Twitter shares fell as much as 4% to $28.63 in post-market dealing in New York before paring the loss to about 1.9%. The stock had gained 3.9% this year through Wednesday.
Twitter said during an earnings call last week that political ads performed less than $3 million in credit during the 2018 midterm elections. By contrast, Trump alone spent almost $5 million on Facebook advertising in the four weeks leading up to Oct. 19, according to an inquiry by the media agency Bully Pulpit Interactive.
Overall, campaigns spent $950 million online in 2018, closely four times what they capsuled out during the 2014 midterms, according to Kantar Media, an analysis firm that train in election ads. Kantar projects that total online spending on political ads for 2019-2020 federal campaigns will touch $1.2 billion.
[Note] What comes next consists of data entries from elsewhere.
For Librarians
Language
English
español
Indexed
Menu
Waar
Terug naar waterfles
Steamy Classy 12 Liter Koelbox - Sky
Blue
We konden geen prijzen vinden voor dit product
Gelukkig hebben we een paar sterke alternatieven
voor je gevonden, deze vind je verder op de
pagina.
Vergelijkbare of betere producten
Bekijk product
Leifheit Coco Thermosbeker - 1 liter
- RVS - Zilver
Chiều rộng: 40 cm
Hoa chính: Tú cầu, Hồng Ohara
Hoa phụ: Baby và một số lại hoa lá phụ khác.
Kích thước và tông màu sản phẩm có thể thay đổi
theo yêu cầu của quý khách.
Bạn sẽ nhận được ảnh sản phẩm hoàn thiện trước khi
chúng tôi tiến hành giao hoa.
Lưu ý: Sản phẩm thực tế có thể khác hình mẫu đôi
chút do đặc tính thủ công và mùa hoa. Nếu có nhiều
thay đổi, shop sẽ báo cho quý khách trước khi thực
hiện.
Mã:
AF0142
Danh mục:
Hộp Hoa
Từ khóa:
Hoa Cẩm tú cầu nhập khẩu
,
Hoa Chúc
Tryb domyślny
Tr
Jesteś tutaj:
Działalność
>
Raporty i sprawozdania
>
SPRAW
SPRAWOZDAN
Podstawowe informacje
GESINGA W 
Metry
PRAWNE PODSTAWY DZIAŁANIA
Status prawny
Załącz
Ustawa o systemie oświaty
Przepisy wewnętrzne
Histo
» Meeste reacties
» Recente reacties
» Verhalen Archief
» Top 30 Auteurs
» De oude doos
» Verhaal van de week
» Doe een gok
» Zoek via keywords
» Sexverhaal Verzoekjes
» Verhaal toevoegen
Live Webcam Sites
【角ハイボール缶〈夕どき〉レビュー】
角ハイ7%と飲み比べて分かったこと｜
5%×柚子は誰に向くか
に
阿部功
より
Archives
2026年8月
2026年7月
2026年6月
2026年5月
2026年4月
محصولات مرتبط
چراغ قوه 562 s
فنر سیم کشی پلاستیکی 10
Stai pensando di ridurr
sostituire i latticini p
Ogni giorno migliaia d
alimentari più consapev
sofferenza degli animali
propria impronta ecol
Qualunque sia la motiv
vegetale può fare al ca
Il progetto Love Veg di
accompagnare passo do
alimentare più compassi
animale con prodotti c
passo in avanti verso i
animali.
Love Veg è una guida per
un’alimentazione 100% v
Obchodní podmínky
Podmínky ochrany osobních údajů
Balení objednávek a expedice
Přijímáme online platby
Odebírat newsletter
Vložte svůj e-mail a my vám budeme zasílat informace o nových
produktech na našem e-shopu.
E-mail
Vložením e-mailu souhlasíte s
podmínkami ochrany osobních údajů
Twitter’s announcement came about an hour before Chief Executive Officer Mark Zuckerberg conveyed an excited defense of Facebook’s policy of not fact-checking ads from politicians on the company’s earnings call Wednesday. He said the company has thought attentively about the issue and is taking a stance on principle, noting that political ads will make up just 0.5% of credit next year.
“I think that this is going to be a very tough year,” he said on the call. “We try to do what we think is right but we’re not going to get everything right.”